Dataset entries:

=-=-=-=-=

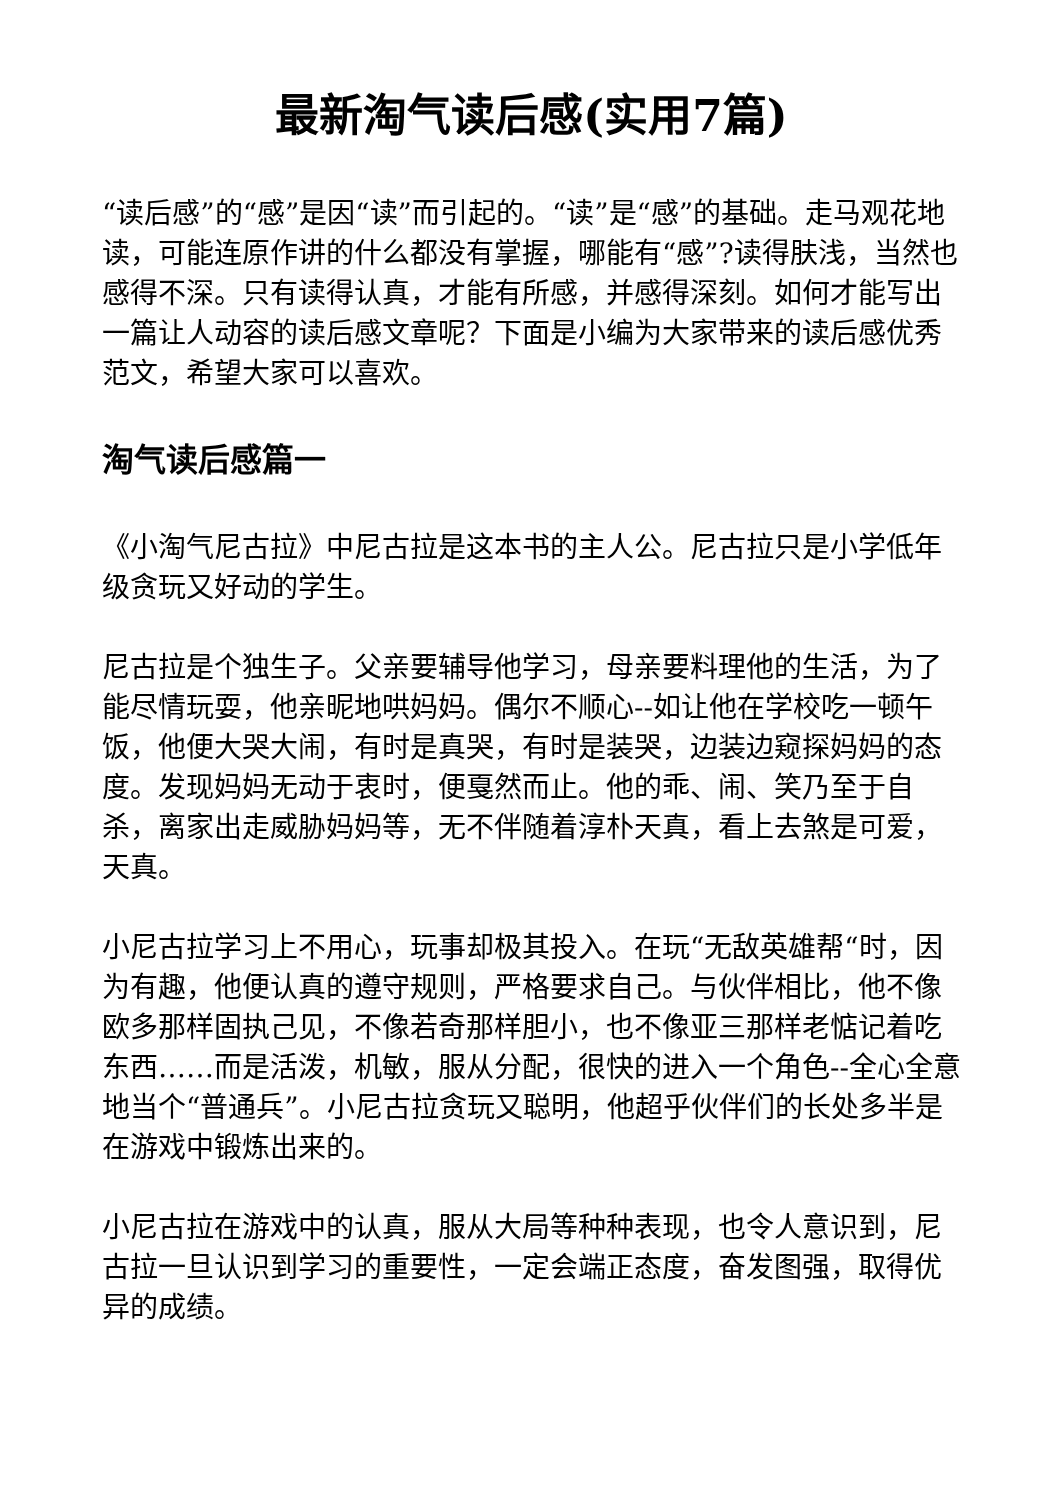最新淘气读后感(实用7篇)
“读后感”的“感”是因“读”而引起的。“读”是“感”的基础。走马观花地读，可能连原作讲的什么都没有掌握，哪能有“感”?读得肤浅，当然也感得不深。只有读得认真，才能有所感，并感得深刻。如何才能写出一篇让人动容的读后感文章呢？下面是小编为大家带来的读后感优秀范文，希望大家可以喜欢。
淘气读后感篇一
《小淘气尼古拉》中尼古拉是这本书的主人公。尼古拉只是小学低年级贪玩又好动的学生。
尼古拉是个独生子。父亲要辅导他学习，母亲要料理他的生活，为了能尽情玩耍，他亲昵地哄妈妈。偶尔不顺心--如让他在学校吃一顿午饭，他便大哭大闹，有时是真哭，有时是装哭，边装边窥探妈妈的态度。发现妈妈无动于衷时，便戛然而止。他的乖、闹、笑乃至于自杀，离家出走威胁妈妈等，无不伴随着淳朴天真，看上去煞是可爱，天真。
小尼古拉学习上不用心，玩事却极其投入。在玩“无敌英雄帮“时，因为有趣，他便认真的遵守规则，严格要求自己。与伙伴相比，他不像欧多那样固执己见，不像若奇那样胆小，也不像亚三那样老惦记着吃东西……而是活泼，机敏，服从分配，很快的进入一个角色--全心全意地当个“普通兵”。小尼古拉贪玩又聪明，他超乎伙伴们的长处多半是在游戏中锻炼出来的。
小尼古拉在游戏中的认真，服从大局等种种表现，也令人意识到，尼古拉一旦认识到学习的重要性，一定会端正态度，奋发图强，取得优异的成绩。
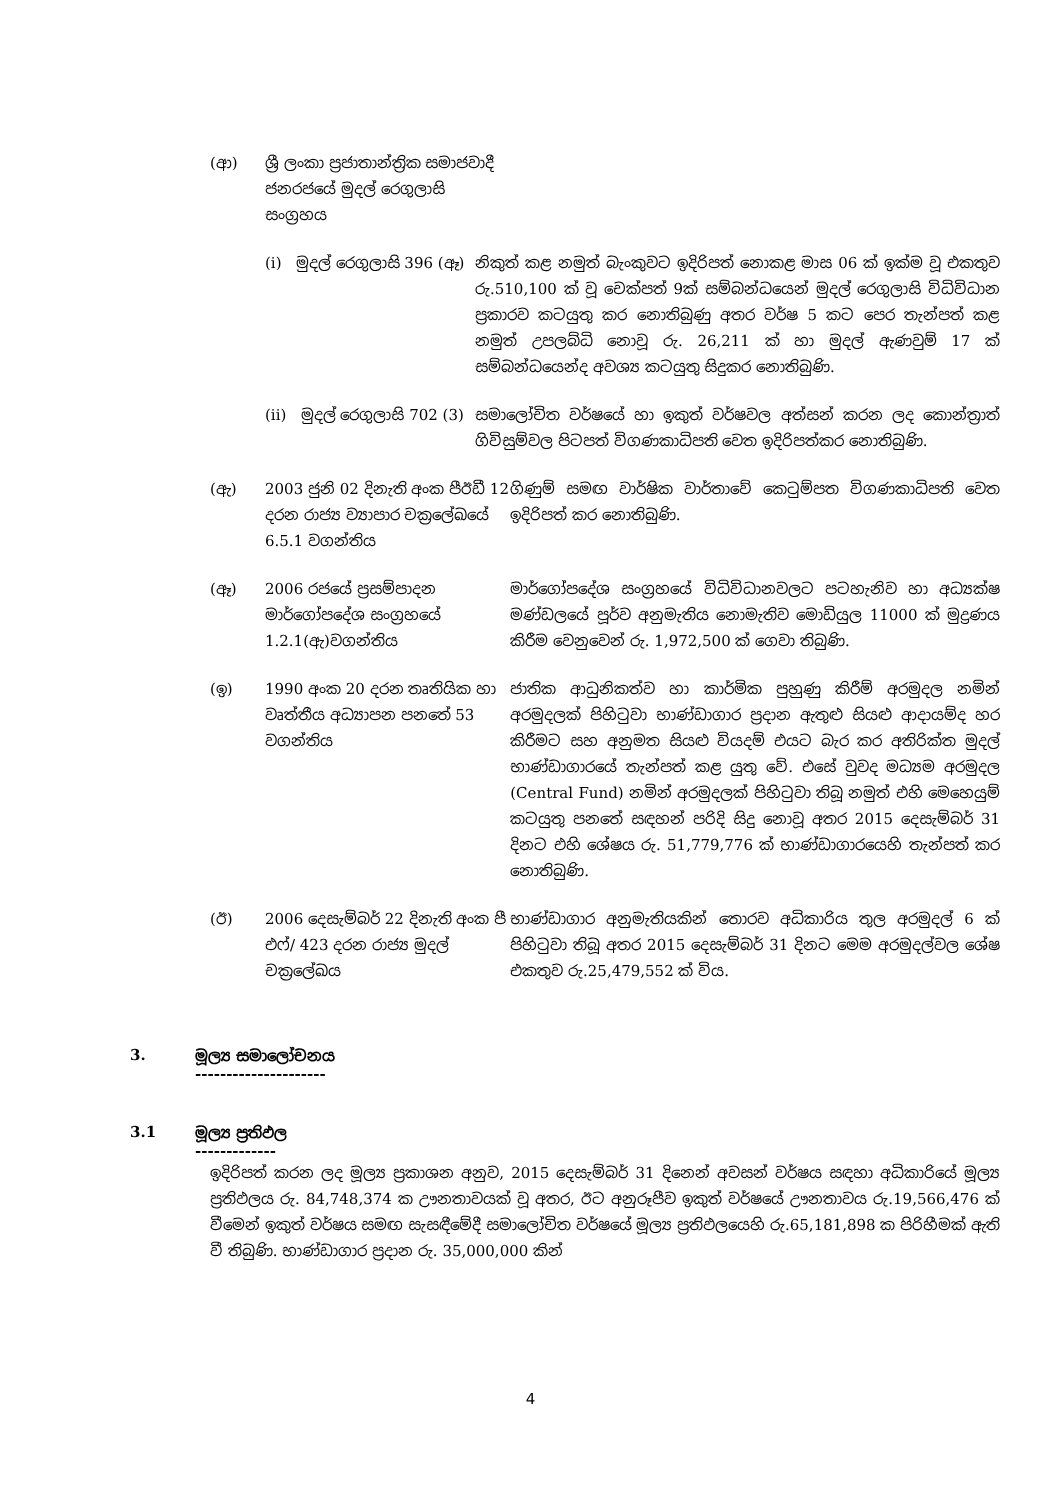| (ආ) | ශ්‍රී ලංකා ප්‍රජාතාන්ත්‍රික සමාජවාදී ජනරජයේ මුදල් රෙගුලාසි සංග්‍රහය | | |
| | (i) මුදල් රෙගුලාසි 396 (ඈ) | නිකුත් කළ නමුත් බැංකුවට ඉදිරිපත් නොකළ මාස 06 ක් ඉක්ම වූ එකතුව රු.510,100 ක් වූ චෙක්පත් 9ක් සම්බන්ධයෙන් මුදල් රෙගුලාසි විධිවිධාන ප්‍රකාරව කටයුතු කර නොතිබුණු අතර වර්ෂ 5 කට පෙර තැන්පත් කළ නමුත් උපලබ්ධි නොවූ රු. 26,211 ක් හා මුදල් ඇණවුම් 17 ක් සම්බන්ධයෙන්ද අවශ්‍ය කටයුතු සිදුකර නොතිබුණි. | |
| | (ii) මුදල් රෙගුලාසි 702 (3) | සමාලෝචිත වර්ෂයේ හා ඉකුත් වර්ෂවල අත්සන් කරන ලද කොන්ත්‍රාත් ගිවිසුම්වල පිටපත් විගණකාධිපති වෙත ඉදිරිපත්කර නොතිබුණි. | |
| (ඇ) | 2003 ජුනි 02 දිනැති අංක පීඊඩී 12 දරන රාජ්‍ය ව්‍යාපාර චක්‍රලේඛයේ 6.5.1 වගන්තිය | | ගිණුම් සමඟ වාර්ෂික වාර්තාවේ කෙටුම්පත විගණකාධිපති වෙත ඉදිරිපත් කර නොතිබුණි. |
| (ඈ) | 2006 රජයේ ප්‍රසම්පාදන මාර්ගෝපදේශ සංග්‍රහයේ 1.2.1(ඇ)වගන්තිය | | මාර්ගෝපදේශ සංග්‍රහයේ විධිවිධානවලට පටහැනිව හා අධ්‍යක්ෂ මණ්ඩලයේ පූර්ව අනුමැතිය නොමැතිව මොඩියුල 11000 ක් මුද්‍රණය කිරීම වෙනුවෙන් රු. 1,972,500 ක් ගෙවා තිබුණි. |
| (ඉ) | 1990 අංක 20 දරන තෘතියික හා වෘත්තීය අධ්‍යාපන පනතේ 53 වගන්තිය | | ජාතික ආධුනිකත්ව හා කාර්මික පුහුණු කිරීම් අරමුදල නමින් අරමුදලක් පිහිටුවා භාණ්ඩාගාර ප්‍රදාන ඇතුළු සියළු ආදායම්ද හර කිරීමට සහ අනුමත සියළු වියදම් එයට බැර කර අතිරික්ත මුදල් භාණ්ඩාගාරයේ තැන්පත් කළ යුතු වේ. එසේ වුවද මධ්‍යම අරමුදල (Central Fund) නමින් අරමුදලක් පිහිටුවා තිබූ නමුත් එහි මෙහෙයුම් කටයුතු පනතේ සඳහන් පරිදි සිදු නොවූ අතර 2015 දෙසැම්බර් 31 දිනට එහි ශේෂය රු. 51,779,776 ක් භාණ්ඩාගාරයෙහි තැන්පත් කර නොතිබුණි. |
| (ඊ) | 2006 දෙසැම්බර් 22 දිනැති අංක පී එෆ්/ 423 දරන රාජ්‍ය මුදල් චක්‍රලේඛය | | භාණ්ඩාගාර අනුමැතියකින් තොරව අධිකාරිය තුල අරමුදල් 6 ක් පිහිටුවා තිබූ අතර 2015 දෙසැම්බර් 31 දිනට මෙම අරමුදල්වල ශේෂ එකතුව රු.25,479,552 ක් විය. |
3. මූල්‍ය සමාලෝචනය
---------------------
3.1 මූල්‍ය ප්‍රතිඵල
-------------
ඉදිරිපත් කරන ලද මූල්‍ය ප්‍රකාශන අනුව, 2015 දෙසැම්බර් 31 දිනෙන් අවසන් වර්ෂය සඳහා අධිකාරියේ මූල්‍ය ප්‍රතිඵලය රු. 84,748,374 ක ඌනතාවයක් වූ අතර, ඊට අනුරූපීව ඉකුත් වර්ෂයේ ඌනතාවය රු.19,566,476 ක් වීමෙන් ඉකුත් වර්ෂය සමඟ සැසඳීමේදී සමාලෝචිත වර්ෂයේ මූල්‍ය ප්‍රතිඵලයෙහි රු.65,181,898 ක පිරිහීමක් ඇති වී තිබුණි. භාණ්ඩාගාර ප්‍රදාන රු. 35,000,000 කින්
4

=-=-=-=-=

What to produce:
The lines to reproduce run from the one above containing "尼古拉是个独生子。父亲要辅导" through the one containing "ගෙවා තිබුණි. |". Copy them exactly and leave out all pictures.

Answer to this problem:
尼古拉是个独生子。父亲要辅导他学习，母亲要料理他的生活，为了能尽情玩耍，他亲昵地哄妈妈。偶尔不顺心--如让他在学校吃一顿午饭，他便大哭大闹，有时是真哭，有时是装哭，边装边窥探妈妈的态度。发现妈妈无动于衷时，便戛然而止。他的乖、闹、笑乃至于自杀，离家出走威胁妈妈等，无不伴随着淳朴天真，看上去煞是可爱，天真。
小尼古拉学习上不用心，玩事却极其投入。在玩“无敌英雄帮“时，因为有趣，他便认真的遵守规则，严格要求自己。与伙伴相比，他不像欧多那样固执己见，不像若奇那样胆小，也不像亚三那样老惦记着吃东西……而是活泼，机敏，服从分配，很快的进入一个角色--全心全意地当个“普通兵”。小尼古拉贪玩又聪明，他超乎伙伴们的长处多半是在游戏中锻炼出来的。
小尼古拉在游戏中的认真，服从大局等种种表现，也令人意识到，尼古拉一旦认识到学习的重要性，一定会端正态度，奋发图强，取得优异的成绩。
| (ආ) | ශ්‍රී ලංකා ප්‍රජාතාන්ත්‍රික සමාජවාදී ජනරජයේ මුදල් රෙගුලාසි සංග්‍රහය | | |
| | (i) මුදල් රෙගුලාසි 396 (ඈ) | නිකුත් කළ නමුත් බැංකුවට ඉදිරිපත් නොකළ මාස 06 ක් ඉක්ම වූ එකතුව රු.510,100 ක් වූ චෙක්පත් 9ක් සම්බන්ධයෙන් මුදල් රෙගුලාසි විධිවිධාන ප්‍රකාරව කටයුතු කර නොතිබුණු අතර වර්ෂ 5 කට පෙර තැන්පත් කළ නමුත් උපලබ්ධි නොවූ රු. 26,211 ක් හා මුදල් ඇණවුම් 17 ක් සම්බන්ධයෙන්ද අවශ්‍ය කටයුතු සිදුකර නොතිබුණි. | |
| | (ii) මුදල් රෙගුලාසි 702 (3) | සමාලෝචිත වර්ෂයේ හා ඉකුත් වර්ෂවල අත්සන් කරන ලද කොන්ත්‍රාත් ගිවිසුම්වල පිටපත් විගණකාධිපති වෙත ඉදිරිපත්කර නොතිබුණි. | |
| (ඇ) | 2003 ජුනි 02 දිනැති අංක පීඊඩී 12 දරන රාජ්‍ය ව්‍යාපාර චක්‍රලේඛයේ 6.5.1 වගන්තිය | | ගිණුම් සමඟ වාර්ෂික වාර්තාවේ කෙටුම්පත විගණකාධිපති වෙත ඉදිරිපත් කර නොතිබුණි. |
| (ඈ) | 2006 රජයේ ප්‍රසම්පාදන මාර්ගෝපදේශ සංග්‍රහයේ 1.2.1(ඇ)වගන්තිය | | මාර්ගෝපදේශ සංග්‍රහයේ විධිවිධානවලට පටහැනිව හා අධ්‍යක්ෂ මණ්ඩලයේ පූර්ව අනුමැතිය නොමැතිව මොඩියුල 11000 ක් මුද්‍රණය කිරීම වෙනුවෙන් රු. 1,972,500 ක් ගෙවා තිබුණි. |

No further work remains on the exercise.